Since the probabilistic decision is made independently by each process, the effect of the stampede is mitigated as fewer processes will expire at the same time.

Apart from these main 3 approaches having a multi-level cache layer (L1, L2 and L3) can also help mitigating the cache stampede as it reduces the probability of cache misses.

Lock convoy problem

Similar to the thundering herd problem lock convoy problem is also performance problem which occurs when multiple threads of equal priority contend repeatedly for the same lock.

Lock convoys create performance impact due to the repeated context switching and underutilisation of scheduling quanta. Each time a thread tries to acquire the lock and fails the thread will be pre-empted (pre-emptive scheduling) by the CPU and moved to waiting state and the context will be switched to a new thread.

When multiple threads repeatedly context switched upon failing to acquire the lock it creates performance overhead. Unlike deadlock and livelock situations, the threads in a lock convoy do make progress.

Refer to the link for further details.

Mitigating lock convey problem

Main reason for the lock convey problem is the locks which are used to serialise the access to a commonly used resource, such as a memory heap or a thread pool.

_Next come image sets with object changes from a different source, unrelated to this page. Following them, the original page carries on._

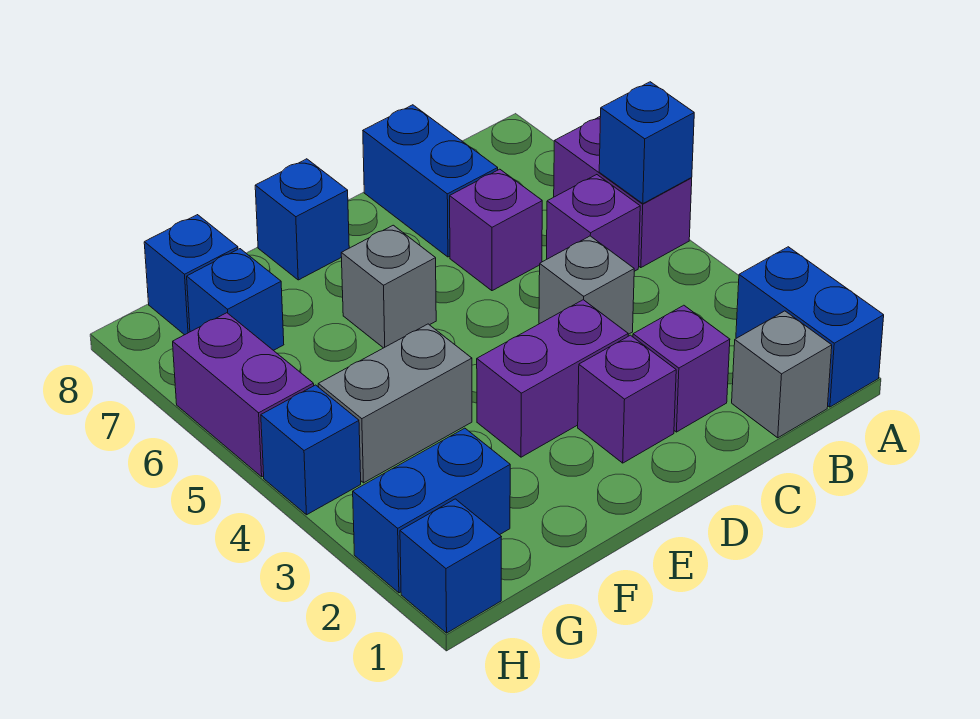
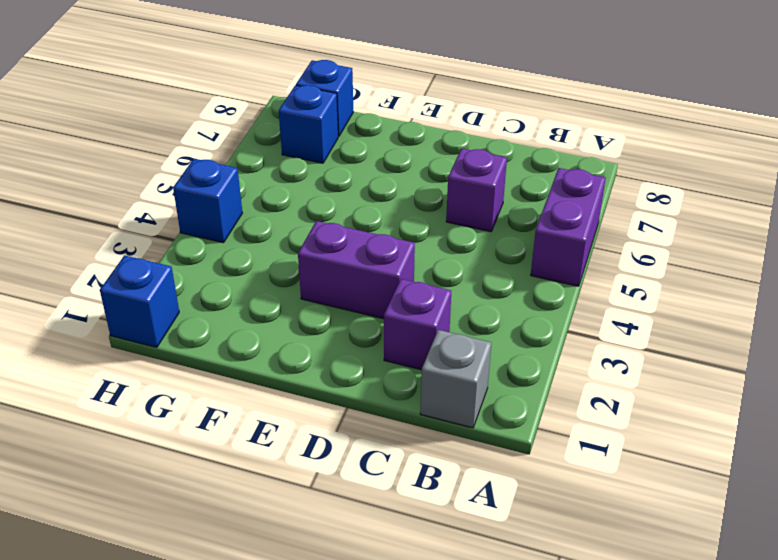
none -> blue 1x2 brick [736,247,884,407]
none -> purple 1x1 brick [547,175,640,271]
none -> grey 1x1 brick [539,236,634,334]

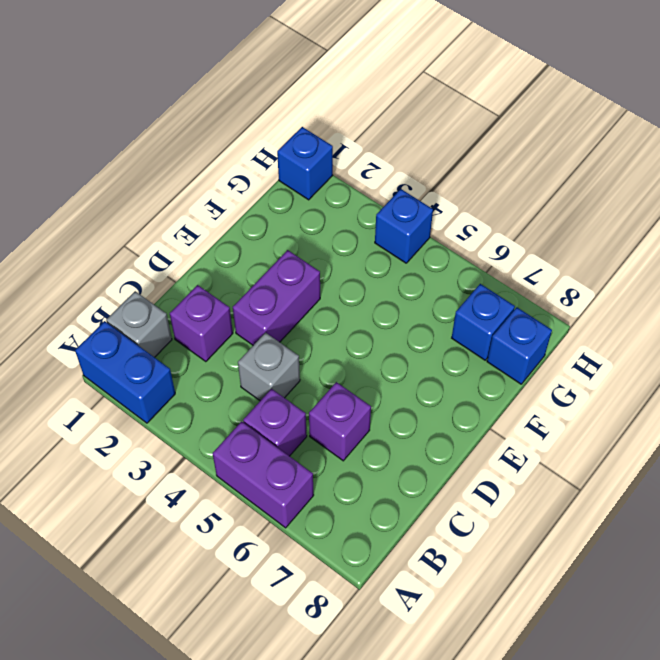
none -> blue 1x2 brick [363,105,498,257]
none -> purple 1x1 brick [578,335,676,463]
none -> grey 1x1 brick [341,225,436,348]

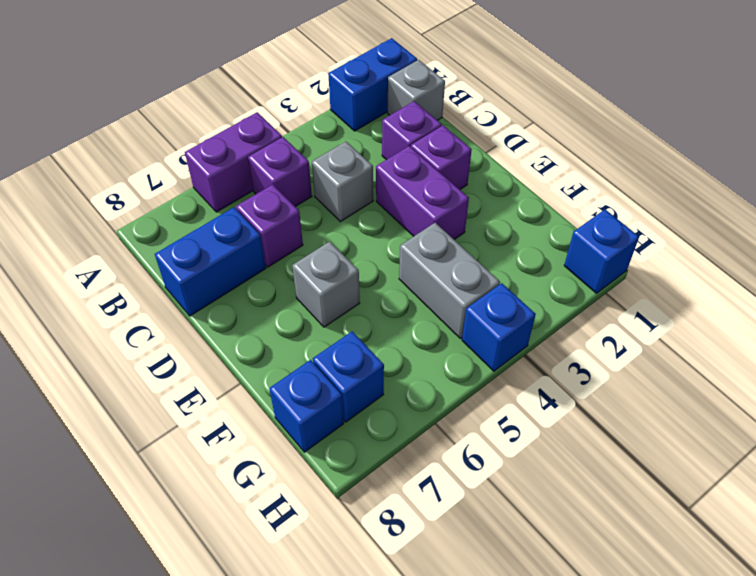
none -> blue 1x1 brick [255,159,349,280]
none -> blue 1x2 brick [353,428,510,593]
none -> purple 1x2 brick [173,313,314,477]

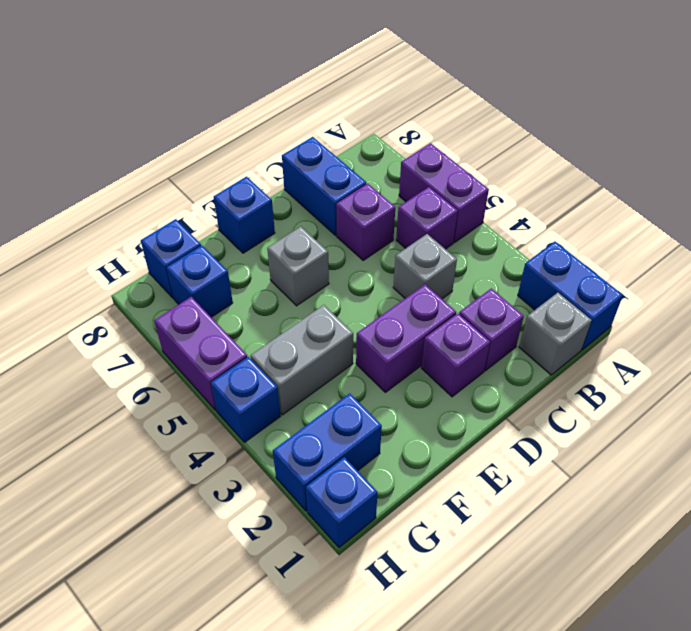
none -> blue 1x1 brick [599,82,694,204]

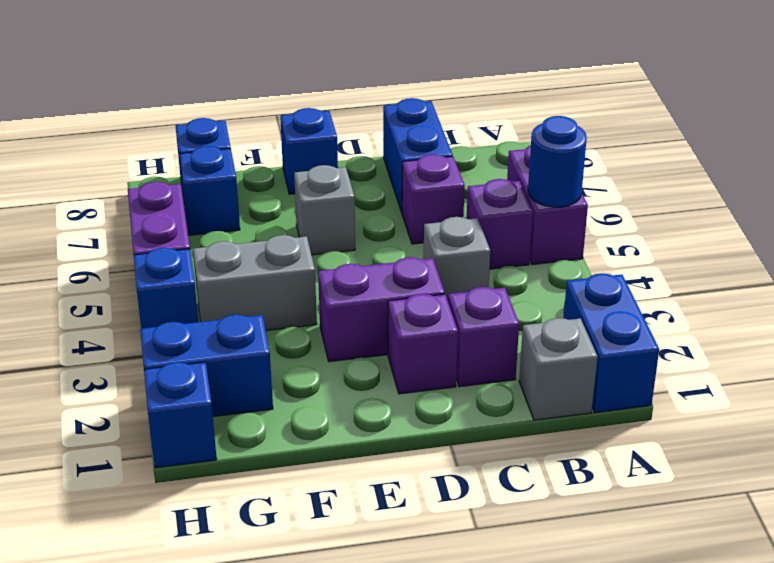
blue 1x1 round brick [528,116,587,207] -> blue 1x1 brick [599,82,694,204]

There are few techniques we can use to mitigate the lock convoys,

Use non-preemptive scheduling (in-contrast to pre-emptive scheduling. Non-preemptive scheduling prevents repeated context switching to new thread until the thread completes task.
Alternating the relative priorities of the contending threads. Since threads with the same level of priority contend over the same lock, altering their priority can prevent the contention and in-turn the lock convoys.
Implement the logic using non-locking alternatives such as lock-free algorithms.